Kenneth Clarke was resolutely refusing to admit he had made a gaffe, and insisting he was going ahead with the plan to tax executive share options, in spite of it being disowned by Sir Richard Greenbury, whose committee on top salaries recommended the move.

Mr Clarke has told friends he believes the right wing is out to "get my head" for his support for keeping open the option of a single European currency. The share option debacle could be used to undermine his position.

The Chancellor held a pre-Budget strategy meeting with Treasury ministers and officials at Chevening, the Foreign Secretary's country retreat, yesterday to prepare the ground for possible tax cuts in November.

The tax on share options is expected to raise pounds 80m in the next Finance Bill. However, there is a real threat of a Tory rebellion when it goes before the Commons in the autumn, if the Chancellor has not retreated. A Labour source last night said they would not vote against the Government. "We're going to let the Tories stew in their own juice."

David Shaw, a right-wing Tory MP, and Lord Wolfson, chairman of the Next retail group, yesterday launched a pressure group, called the Campaign to Save Share Options, to force Mr Clarke to change his mind. Others warned it would alienate typical Tory voters.

Bill Cash, a leading anti-Maastricht Tory backbench MP, said: "This is a classic banana skin . . . It doesn't help to keep on saying 'I know I was right to do this'. It was done at very short notice. The intention was to deal with executives who were taking a disproportionate amount of the system. We have ended up by hitting our own people."

Refusing to back down, Mr Clarke said on BBC Radio: "I think it's right . . . Greenbury and his people had tax experts. They spent some months studying this. I can assure them they got it right, even though they don't seem to understand what they recommended.

"I saw Mr Greenbury . . . saying he had got it wrong, but there is a particular form of share option, which instead of being subject to income tax was only subject to capital gains tax."

He said it was not intended that women on supermarket check-out tills, such as Asda employees, should benefit from executive share option schemes when they were introduced.

"Asda were about to introduce a scheme where pounds 6,000 of pay was income tax free. There are a lot of people who don't get a pounds 6,000 bonus tax free, which underlines the anomaly of this particular form of executive share option scheme."

Labour shared some of Mr Clarke's embarrassment, having campaigned for the tax loophole to be closed. Alistair Darling, Treasury spokesman, said: "Kenneth Clarke is now firing shots at random. Right from the start we were saying we were dealing with abuses in the boardrooms, particularly in the privatised utilities. It was never the intention to catch anyone in the middle management."

Business leaders were queuing up yesterday to condemn the Chancellor's decision.
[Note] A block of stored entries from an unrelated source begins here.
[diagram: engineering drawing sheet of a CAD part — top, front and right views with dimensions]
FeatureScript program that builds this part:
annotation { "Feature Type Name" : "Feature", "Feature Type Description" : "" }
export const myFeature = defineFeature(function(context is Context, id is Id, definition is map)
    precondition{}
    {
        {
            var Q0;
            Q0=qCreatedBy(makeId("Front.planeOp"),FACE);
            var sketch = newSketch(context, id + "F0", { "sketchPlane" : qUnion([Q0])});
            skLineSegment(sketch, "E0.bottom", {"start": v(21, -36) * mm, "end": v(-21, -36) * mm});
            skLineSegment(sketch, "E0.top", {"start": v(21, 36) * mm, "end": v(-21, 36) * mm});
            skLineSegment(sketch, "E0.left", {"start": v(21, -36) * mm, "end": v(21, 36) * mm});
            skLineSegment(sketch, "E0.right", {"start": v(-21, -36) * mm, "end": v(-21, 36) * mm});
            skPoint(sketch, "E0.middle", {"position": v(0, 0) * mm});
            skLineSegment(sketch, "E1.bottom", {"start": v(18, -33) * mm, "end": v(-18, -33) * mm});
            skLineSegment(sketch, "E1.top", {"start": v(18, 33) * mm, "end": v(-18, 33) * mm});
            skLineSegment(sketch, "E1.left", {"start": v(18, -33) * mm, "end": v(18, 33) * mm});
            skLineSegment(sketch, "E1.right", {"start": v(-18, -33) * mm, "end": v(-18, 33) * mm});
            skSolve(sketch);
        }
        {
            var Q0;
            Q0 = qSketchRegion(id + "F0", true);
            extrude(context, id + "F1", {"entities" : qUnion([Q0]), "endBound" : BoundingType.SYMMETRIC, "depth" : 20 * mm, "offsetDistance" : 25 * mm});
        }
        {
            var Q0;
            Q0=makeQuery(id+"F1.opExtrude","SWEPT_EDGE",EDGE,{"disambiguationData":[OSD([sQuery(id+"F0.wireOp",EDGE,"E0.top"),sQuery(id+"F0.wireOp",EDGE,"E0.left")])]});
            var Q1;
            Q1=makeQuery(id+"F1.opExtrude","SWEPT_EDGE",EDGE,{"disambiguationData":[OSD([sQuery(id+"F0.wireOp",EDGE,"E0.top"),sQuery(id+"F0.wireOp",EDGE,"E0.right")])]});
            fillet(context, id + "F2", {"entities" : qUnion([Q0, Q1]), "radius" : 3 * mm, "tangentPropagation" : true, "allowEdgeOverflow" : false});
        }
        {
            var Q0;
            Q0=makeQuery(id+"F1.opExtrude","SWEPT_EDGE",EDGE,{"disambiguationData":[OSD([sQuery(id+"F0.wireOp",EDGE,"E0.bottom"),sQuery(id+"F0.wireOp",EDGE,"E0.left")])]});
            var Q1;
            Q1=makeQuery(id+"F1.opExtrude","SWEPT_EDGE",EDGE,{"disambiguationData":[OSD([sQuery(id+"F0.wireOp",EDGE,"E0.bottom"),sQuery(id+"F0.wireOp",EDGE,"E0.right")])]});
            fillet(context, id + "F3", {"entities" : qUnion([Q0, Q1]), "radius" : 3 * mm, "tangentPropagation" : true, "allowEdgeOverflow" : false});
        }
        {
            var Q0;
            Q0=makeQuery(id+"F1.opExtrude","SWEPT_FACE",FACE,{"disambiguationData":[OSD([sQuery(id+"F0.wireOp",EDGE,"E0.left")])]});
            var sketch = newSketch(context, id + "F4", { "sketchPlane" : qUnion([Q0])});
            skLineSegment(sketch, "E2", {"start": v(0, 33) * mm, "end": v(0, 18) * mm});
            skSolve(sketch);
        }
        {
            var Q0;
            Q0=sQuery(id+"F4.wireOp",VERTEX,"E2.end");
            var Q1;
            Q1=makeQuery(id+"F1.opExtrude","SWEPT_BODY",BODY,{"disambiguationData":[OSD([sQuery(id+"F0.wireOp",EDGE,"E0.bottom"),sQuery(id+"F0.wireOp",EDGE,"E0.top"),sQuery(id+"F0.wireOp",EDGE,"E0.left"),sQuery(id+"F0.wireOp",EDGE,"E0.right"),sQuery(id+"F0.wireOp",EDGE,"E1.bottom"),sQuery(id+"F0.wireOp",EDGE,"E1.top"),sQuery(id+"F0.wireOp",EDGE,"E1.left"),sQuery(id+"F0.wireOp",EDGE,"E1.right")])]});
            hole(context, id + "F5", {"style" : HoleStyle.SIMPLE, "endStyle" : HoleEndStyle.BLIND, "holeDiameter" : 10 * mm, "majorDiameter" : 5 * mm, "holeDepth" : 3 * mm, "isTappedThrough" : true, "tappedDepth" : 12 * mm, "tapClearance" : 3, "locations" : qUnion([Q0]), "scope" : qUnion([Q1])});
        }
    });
At the annual meeting of Thorn EMI, the music and retail group, its chairman Sir Colin Southgate told shareholders: "It's the most ridiculous thing. It has meant taking it out on junior management and not on those whom they were supposed to go after - the fat cats."

Martin Taylor, vice chairman of Hanson, the Anglo-American conglomerate, was equally scathing: "I think the Government should be big enough to stand up and admit it has made a mistake."

He said that Hanson's employee share ownership scheme included more than 1,000 staff of which only a handful were directors. These people would now be disillusioned, he said.

Few members of the Greenbury committee said anything yesterday. But Sir Michael Angus, the chairman of Boots and Whitbread, defended the report saying that its remit was to look at directors' remuneration and that its proposals were only recommendations, not suggestions on implementation. "I think that on the whole the report has been well received. The share options thing is slightly peripheral to the report."